Monsterhearts is a role-playing game about "the messy lives of teenage monsters", developed from Apocalypse World. It is known for its handling of sexuality and LGBT content. It has been nominated or shortlisted for five awards.

Setting

Monsterhearts is set in a fictional high school that along with the surrounding environment is named and fleshed out by all players during character creation. In order to start creating the setting, each player first picks a character class (called a "skin"), with each skin being both a type of monster and a metaphor for the struggles of a teenager. As a part of the character creation process and by using the elements provided as a part of their skins, the players define their characters' relationships with each other and with other elements of the setting.

Then the homeroom for their high school class is drawn, with the players filling in where their characters sit. The GM (known in Monsterhearts as the MC) then fills in some of the rest, leaving blanks for further exploration. At the end of character creation the characters will all have "strings" on each other that can be spent to manipulate, and more can be gained in the course of play.

Skins

Each skin comes with a collection of "Moves" or special abilities, (every skin starting with either two or three), a default "Darkest Self" that indicates what happens when things go really wrong, and a "Sex Move" that indicates what happens when that character has sex with another. In addition to the default skins found in the rulebook, each edition has additional skins available from the developer or third parties, and advice for modifying skins or creating new ones.

The default skins in Monsterhearts are the Fae, the Ghost, the Ghoul, the Infernal, the Mortal, the Queen, the Vampire, the Werewolf, and the Witch, with first edition adding the Chosen and second edition the Hollow.

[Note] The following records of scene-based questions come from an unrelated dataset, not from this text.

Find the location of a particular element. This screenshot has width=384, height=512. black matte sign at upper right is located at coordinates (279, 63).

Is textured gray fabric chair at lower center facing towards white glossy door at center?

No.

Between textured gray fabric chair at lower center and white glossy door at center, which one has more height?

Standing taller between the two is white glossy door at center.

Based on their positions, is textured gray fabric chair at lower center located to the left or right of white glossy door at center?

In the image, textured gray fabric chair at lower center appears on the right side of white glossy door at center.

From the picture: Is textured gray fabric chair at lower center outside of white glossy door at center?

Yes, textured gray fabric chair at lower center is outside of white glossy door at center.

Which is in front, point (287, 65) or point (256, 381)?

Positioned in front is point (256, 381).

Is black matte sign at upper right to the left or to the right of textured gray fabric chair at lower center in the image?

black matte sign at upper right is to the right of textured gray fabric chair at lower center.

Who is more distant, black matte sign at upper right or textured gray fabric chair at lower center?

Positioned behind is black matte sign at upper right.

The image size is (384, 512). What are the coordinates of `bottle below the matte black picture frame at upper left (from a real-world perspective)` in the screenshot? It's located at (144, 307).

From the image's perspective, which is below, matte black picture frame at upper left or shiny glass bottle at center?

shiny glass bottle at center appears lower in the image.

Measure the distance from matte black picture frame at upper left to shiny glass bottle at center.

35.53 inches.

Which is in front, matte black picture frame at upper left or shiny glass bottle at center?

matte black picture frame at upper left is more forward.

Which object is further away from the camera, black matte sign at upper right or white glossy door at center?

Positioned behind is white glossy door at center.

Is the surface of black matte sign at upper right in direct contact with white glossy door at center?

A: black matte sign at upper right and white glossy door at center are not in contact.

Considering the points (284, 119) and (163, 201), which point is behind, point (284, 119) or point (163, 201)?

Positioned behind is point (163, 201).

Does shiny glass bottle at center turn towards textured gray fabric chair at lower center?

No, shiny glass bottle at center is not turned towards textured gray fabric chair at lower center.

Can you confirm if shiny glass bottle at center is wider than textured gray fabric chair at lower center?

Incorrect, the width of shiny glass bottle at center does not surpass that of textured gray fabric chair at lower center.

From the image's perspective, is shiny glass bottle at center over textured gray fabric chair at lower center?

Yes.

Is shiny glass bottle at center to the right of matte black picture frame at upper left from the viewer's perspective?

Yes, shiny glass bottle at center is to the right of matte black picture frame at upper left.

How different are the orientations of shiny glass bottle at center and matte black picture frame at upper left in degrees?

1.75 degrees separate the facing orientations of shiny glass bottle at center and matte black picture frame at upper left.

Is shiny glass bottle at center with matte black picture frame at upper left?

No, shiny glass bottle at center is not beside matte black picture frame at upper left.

Sexuality and queer content

In Monsterhearts any PC may roll to turn any other character on, and all the characters have a sex move (as indicated above). This is explicitly because as a teenager you don't get to choose what turns you on, and because "Monsterhearts is a game about the confusion that arises when your body and your social world start changing without your permission." It also, because of this, has a two page spread dedicated to using Monsterhearts to explore queer content.

This approach to sexuality has drawn comment, with Bitch Magazine commenting, "Indeed, nearly every rule related to sex and sexuality in Monsterhearts is a game manifestation of real-life sexual dynamics, good and bad, healthy and unhealthy. Instead of the rote, heterosexist portrayals of sex and sexuality you might find in other games, Monsterhearts gleefully encourages people of all identities to explore sexuality in every permutation, often with great self-examination and as uncomfortably as possible. But for a game with such a depth of emotional/sexual content, it's remarkably free of sexism. It also doesn't slut-shame, or enforce traditional gendered tropes of judgment about sexual behavior."

Gameplay

Monsterhearts uses the Powered by the Apocalypse engine created for Apocalypse World and also used in Dungeon World. Whenever a player has declared that they are doing something challenging and risky, the MC asks them to roll 2d6 and add their relevant statistic to perform the relevant move. On a 10+ they succeed, on a 7–9 they succeed but have to take a partial success, or make a hard choice, and on a 6 or less the MC gets to make a Hard Move representing something going badly wrong.

Strings against specific characters are gained through moves, and through turning people on – and may be spent either for a bonus to a dice roll after rolling, to inflict a condition on the target, or to offer them an XP to do something the offering player suggests. Like Apocalypse World, XP is also gained by moves or by using one of two statistics: the one the person with the greatest hold over your character (counted in strings) nominated at the start of the session, and the one the MC nominated.

Requirements to play
 3–5 players (one to play the MC)
 Two ordinary six-sided dice each
 A different "skin" for each player
 Quick reference sheets
 However many sessions the players find fun

Statistics and moves

The statistics in Monsterhearts are Hot, Cold, Volatile, and Dark. Hot can be used to "turn someone on" or (in the first edition) "manipulate an NPC", cold to "shut someone down" or to keep one's nerve and "hold steady", volatile to "lash out physically" or run away", and dark to "Gaze Into The Abyss" and for most skin-specific magical functions.

History

Monsterhearts started out as a joke game, using Apocalypse World to run Twilight, although Jennifer's Body and Ginger Snaps are cited as inspirations the designer prefers. The initial playtest of Monsterhearts started in 2010, the same year Apocalypse World was produced. Playtesting took most of 2011, with the first edition being launched through Indiegogo in January and February 2012. It was released to critical acclaim, and was nominated for every major RPG award except the ENnies. A second edition was released in 2017.

Award nominations

Monsterhearts was runner-up for the 2012 Indie RPG Awards for Best Support, and Game of the Year, and was shortlisted for the 2012 Golden Geek RPG of the Year, the Lucca Comics & Games Best Role-Playing Game, and the 2013 Origins Awards Best Roleplaying Game.